[Opening TEXT FOR ANALYSIS section]

So he did, and in the very first comment, at that. I must have been too dazed by five o'clock in the morning to notice it.

Seeing the satellite and aerial views of Long Beach at Bing and Google maps is just flabbergasting. Practically everything I remember having been there is gone. Southern Californians used to criticize Long Beach for being dull and bland (one friend of mine used to call it Dubuque-By-the-Sea) but I always liked it (and I probably would have liked Dubuque, too.) It’s too bad that so few of its own citizens liked it enough to save more of it from the redevelopers.

Joe Vogel
Joe Vogel commented about Roxy Theatre on Aug 26, 2010 at 5:25 am

The street name in the address has to be changed to Ocean Boulevard. Ocean Avenue is way over on Terminal Island, so that name misdirects the Google Maps link.

Also, I think it might have been W. Ocean Boulevard rather than E. Ocean Boulevard, but I’m not sure. Maybe somebody local will remember which direction the theater was from Pine Street.

I also came across an old photo of this theater in which the marquee bore the name Stanley, so that must have been an aka around 1940. See the movie clip titled “Pacific Electric Trolley Waltz” on this page.

Joe Vogel
Joe Vogel commented about San Gabriel Mission Playhouse on Aug 26, 2010 at 4:32 am

Arthur Burnett Benton drew the original plans for this Mission Playhouse in 1921, and the cornerstone was laid in 1923, but the progress of construction was slow and the building was not completed until 1927, when it opened on March 5.

I’ve come across several sources (a scholarly tome by William Deverell, published by the University of California, for one) claiming that, by 1926, Benton had become too ill (he died in 1927) to complete the project, and it was taken over by William J. Dodd and the firm Dodd & Richards (architects of the Kinema Theatre in downtown Los Angeles, later to become the Fox Criterion.)

Dodd is said to have substantially altered the design, so he should probably be credited along with Benton as the architect. Dodd & Richards also designed a 1929 addition to the playhouse, a project that added a curio shop and exhibition gallery.

Joe Vogel
Joe Vogel commented about City Terrace Cinema on Aug 26, 2010 at 3:21 am

-DB, that’s definitely the Terrace Theatre in City Terrace. I don’t remember ever having seen it, but I recognize the neighborhood. Other than the loss of the theater and a few other buildings, and a few new buildings added, it changed remarkably little between the 1950s and the 1980s, when I became familiar with it. Alas, the trolly buses were gone by then, too.

[Closing TEXT FOR ANALYSIS section]

__PROBLEMS AND TASKS__:
1. According to the theater comments, who drew the original plans for the Mission Playhouse in 1921?
2. Resume the theater comments after their final sentence.
The listing that follows plays no part in this work.

[Opening COLLECTED DATA section]

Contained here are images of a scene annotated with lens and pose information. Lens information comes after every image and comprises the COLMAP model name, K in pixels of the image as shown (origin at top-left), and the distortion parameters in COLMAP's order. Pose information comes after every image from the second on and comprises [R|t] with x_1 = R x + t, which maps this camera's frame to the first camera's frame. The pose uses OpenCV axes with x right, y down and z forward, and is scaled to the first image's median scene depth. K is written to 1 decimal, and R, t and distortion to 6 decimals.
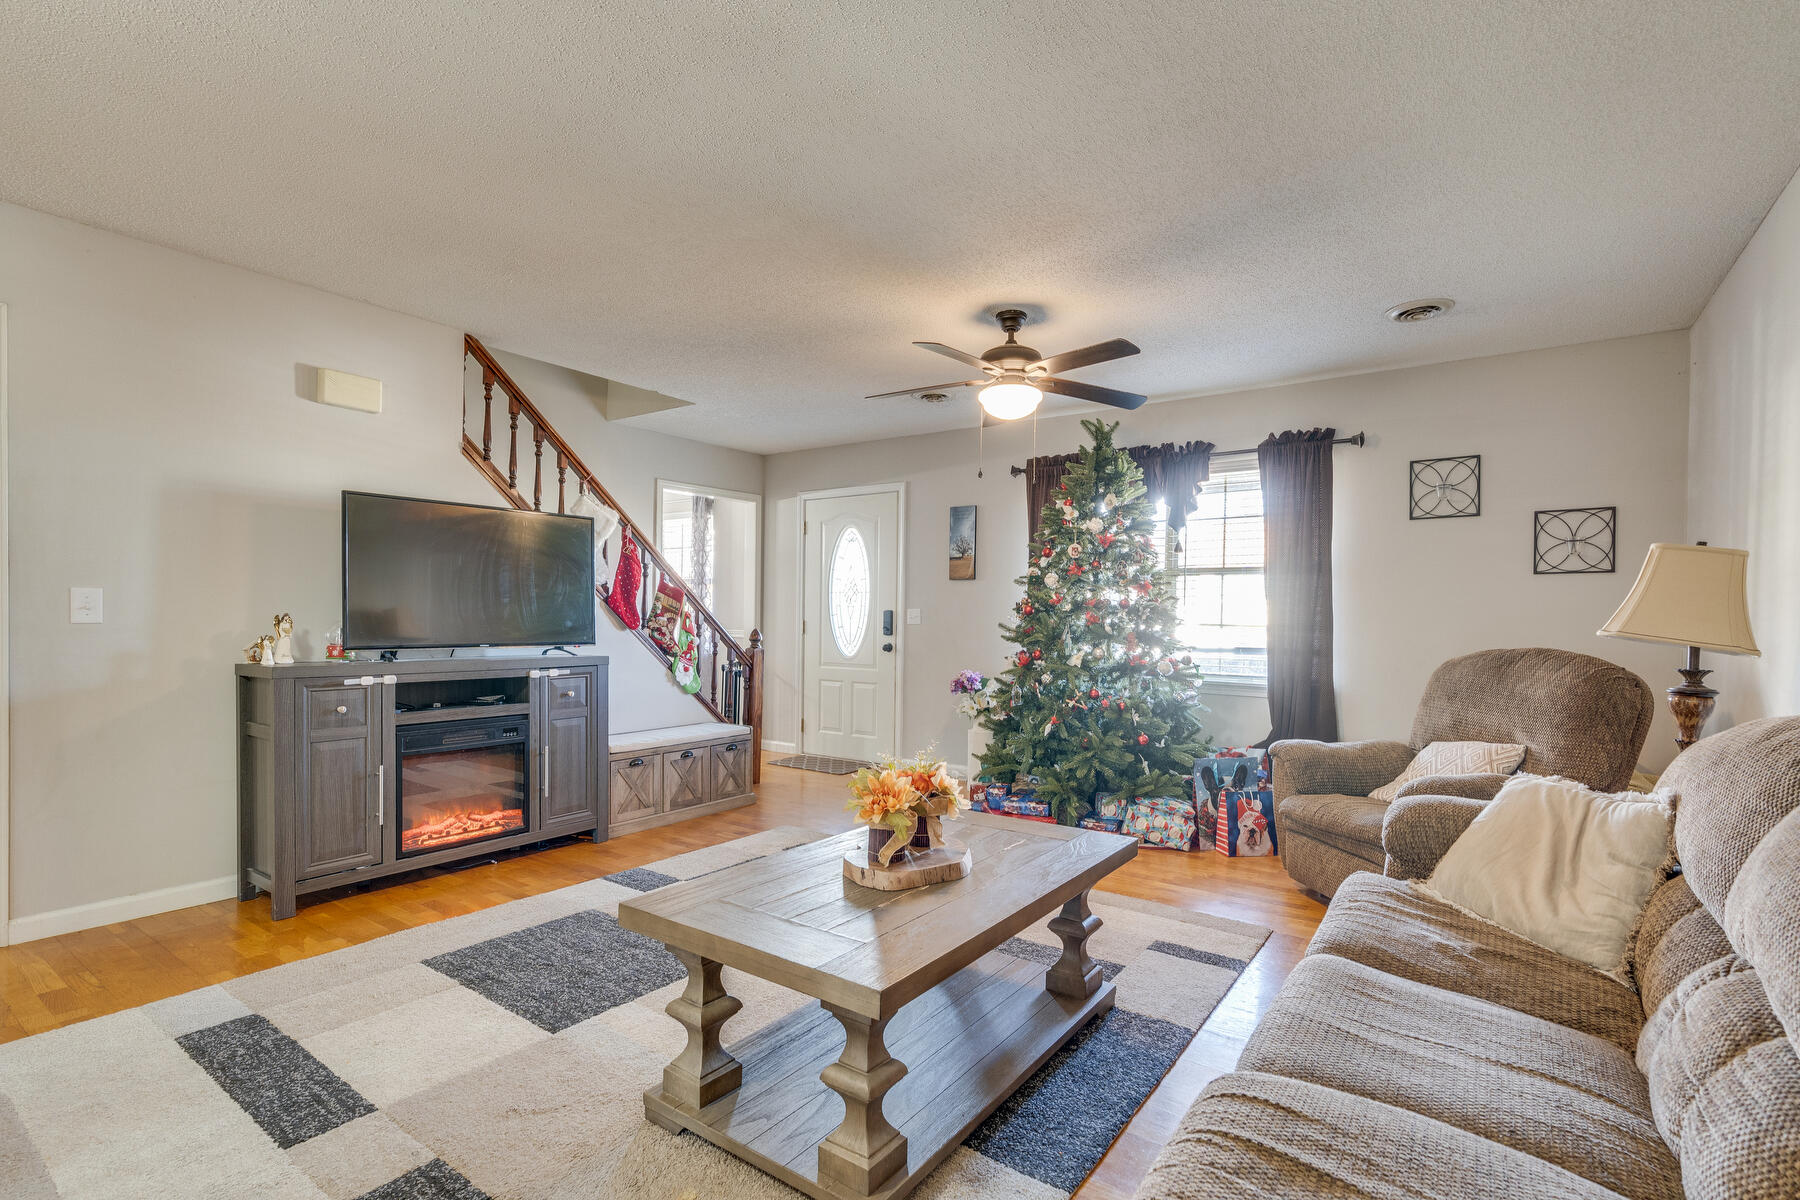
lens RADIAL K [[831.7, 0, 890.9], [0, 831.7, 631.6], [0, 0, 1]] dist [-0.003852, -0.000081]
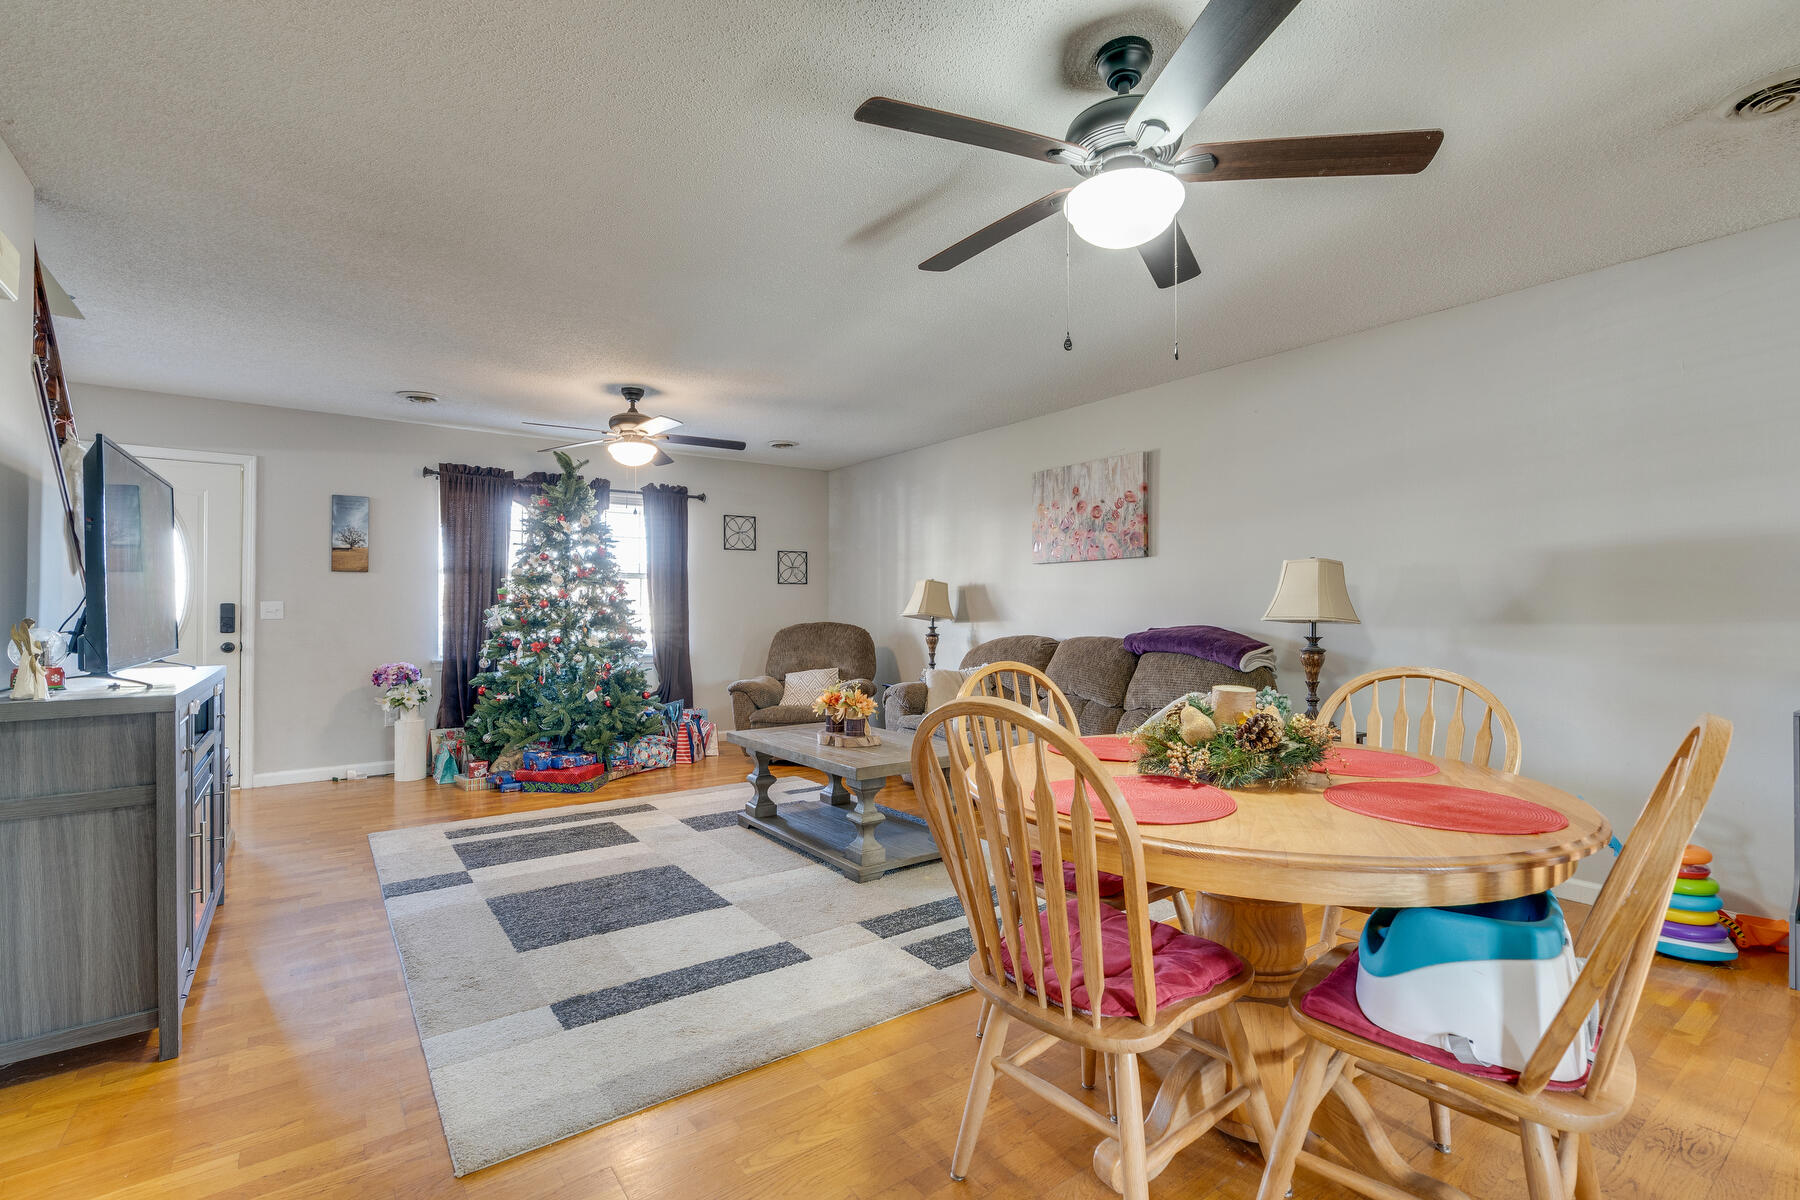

[Closing COLLECTED DATA section]

__ANSWERS TO EACH TASK__:
1. Arthur Burnett Benton

2.
Joe Vogel
Joe Vogel commented about Analy Theatre on Aug 25, 2010 at 5:45 pm

Richard Hardina’s intro to the El Rey Theatre says that the Analy Theatre was located on North Main Street.

Joe Vogel
Joe Vogel commented about El Rey Theatre on Aug 25, 2010 at 5:36 pm

The marquee Mike and tlsloews admire was installed in the early 1960s, after the Edwards circuit took over operation from Fox West Coast, who had at that time operated the house for well over a decade. Edwards had operated the El Rey for a while earlier, too, under an arrangement with leaseholder Fox.

The 1951 USC photo ken mc linked to above has been moved and is now here. It gives only a glimpse of the side of the older marquee, a boxy, neon affair probably installed in the 1930s. The original, triple-arched entrance of the Temple Theatre, seen in the photo at the top of this page, was long gone by the time I first saw the place.

The architects of the Temple were Walker & Eisen, by the way, as noted in Southwest Builder & Contractor of June 4, 1921. The Temple opened in December, 1921.

Joe Vogel
Joe Vogel commented about Streets of Indian Lake Stadium 16 on Aug 25, 2010 at 6:18 am

That long name is the way it’s listed on Regal’s web site, but I’d bet that nobody in Hendersonville ever calls it that.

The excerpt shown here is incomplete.